I gotta say I don't buy this. I was the token conservative on a lot of issues in grad school and I never got flack for saying my opinion on gender or race or economic issues as an Asian male from a privileged background. Not being an asshole about it works wonders.
Talking to people in person works wonders. The social media sphere of the internet seems to share a peculiar property with automobiles: when social media or cars are involved, people often dehumanize others and turn into massive assholes. Normally perfectly well adjusted people turn into tire-iron wielding maniacs.
It also helps if you do not pre-emptively open a full frontal attack on others, like the previous two posters did with "twitter witch hunt" and "my opinion is branded patriarchal bullshit".
Such people aren't interested in having a constructive discussion in the first place, make that perfectly clear in the same sentence as in which they express their opinion, and then proceed to act indignant if the other side responds in kind...
Except of course, those two things have actually happened, multiple times.
When Adria Richards tweeted that guy's picture in DongleGate, he got fired, and she got called a hero and fashioned herself Joan of Arc (no really). When Feminist Software Foundation appeared on Github, Ashe Dryden tweeted the list of people who starred the repo and suggested their employers should be told. Shanley Kane's medium.com posts are full of blaming "white men", "privilege" and "patriarchy" for this or that, with usually nothing to back it but anger and indignation.
To me, the phrases "twitter witch hunts" and "being branded patriarchal bullshit" seem entirely accurate.
Or would you call that being interested in a "constructive discussion"?
It's shocking and unconscionable. Some people are even given a leg up by parents that care for them and sacrifice for them and push them to succeed. Those nazis will be first against the wall when the revolution comes. Don't they know they are oppressing other children through their success?
The disparity in university enrollment seems less troubling to me, since it is likely in no small part merely a symptom of a root cause somewhere in primary/secondary schooling or child rearing (which causes the high school graduation and literacy rate disparity).
Something during that birth-18 age range also seems at least partially responsible for gender disparities in major enrollment. Male:Female ratios for particular classes in CS departments seem to get worse as each year (a class that starts off 1:4 might drop down to 1:20 by senior year), but the fact that they start off bad suggests that something is going wrong earlier in the process, likely during highschool.
Identifying exactly what is going wrong in primary/secondary schools is paramount, but I see rather little to address it. There are many extracurricular programs designed to correct gender imbalances that appear during primary/secondary schooling, but those programs are addressing symptoms, not attempting to identify the cause. What exactly is it about highschools that make boys struggle with literacy more than girls? What exactly is it about highschools that set the stage for disparate university and program enrollment numbers?
If I had to venture a guess, without any sort of evidence, I would say that zero-tolerance policies probably affect teenage boys more than teenage girls, and therefore probably play a roll in teenage boys receiving a poorer quality education (particularly since punishments typically involve being removed from lectures... rather than receiving supplementary instruction.) Areas where self-education is viable and common, such as CS, may not be hit by this as hard.

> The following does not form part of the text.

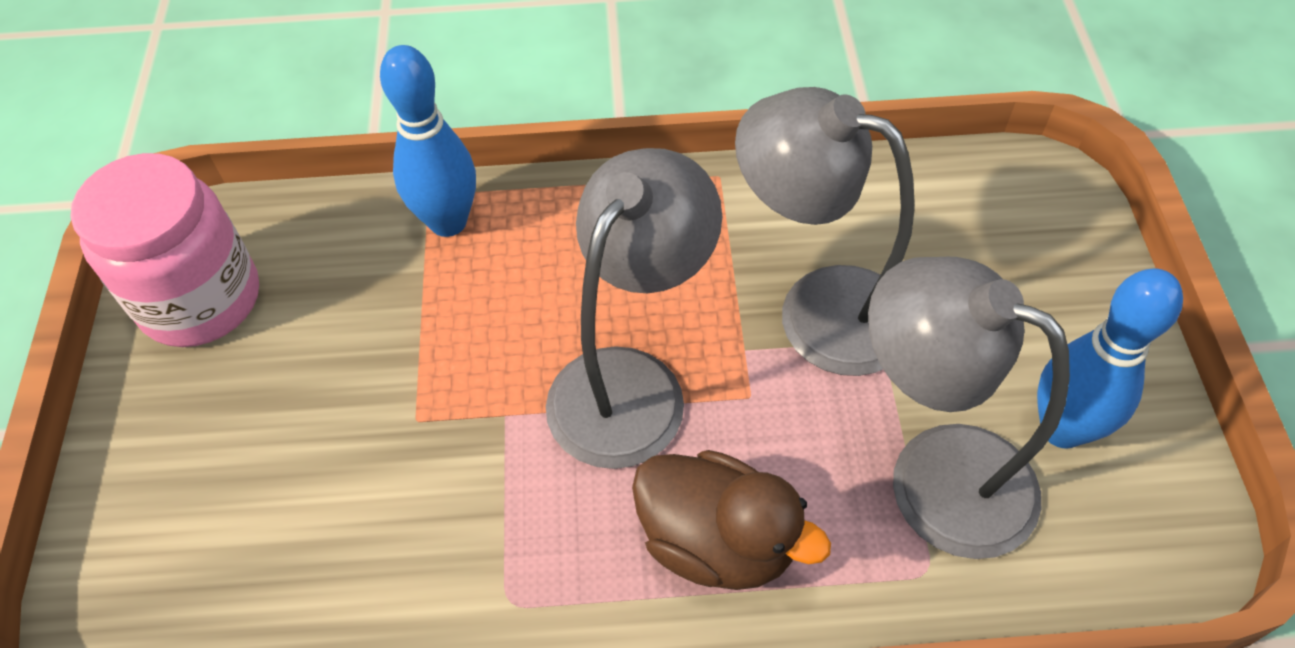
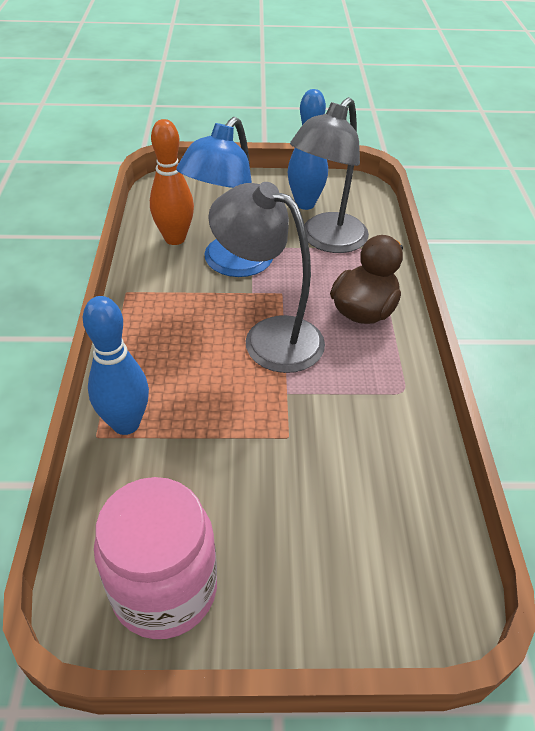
camera: 90 degrees left, 10 degrees down
(818, 309) = (230, 264): grey lamp -> blue lamp
(875, 218) = (175, 238): none -> orange bowling pin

Somewhat related to this article, there is greater participation in the workforce as well. So while there may be a wage gap among workers, it changes considerably when you include the greater number of men earning $0.
Social justice is largely a white self-loathing thing, a perverse way to mark yourself as one of the cultural elite. There's a reason why Amy Chua is the public face of books she cowrites with her white husband. "White guy says that some cultures are better than others" doesn't go over so well. You'll be relegated to selling books through websites owned by Pat Buchanan.
Among social justice academics, Asian success in majority white countries is largely ignored. It upsets the Marxist narrative of oppressor/oppressed, where the oppressors are white and the oppressed are everybody else. In academic circles, "Asian privilege" is considered a myth and an attempt to derail a conversation.
I find it bizarre that anti-white racism from a Marxist perspective is an academic discipline with reputable journals and funded by the federal government in a majority white country. As far as I could tell in university, most of the professors involved were also white. Check out some whiteness studies material some time and be amazed at what people can get tenure for. Asian studies is still about how Asians are oppressed by white culture, only white studies is hostile towards its subject.
I guess my point is that white people are bona fide official second class citizens, as classified by taxpayer funded research. Asians aren't given special privileges like other minorities, but neither is their success considered evidence of oppression.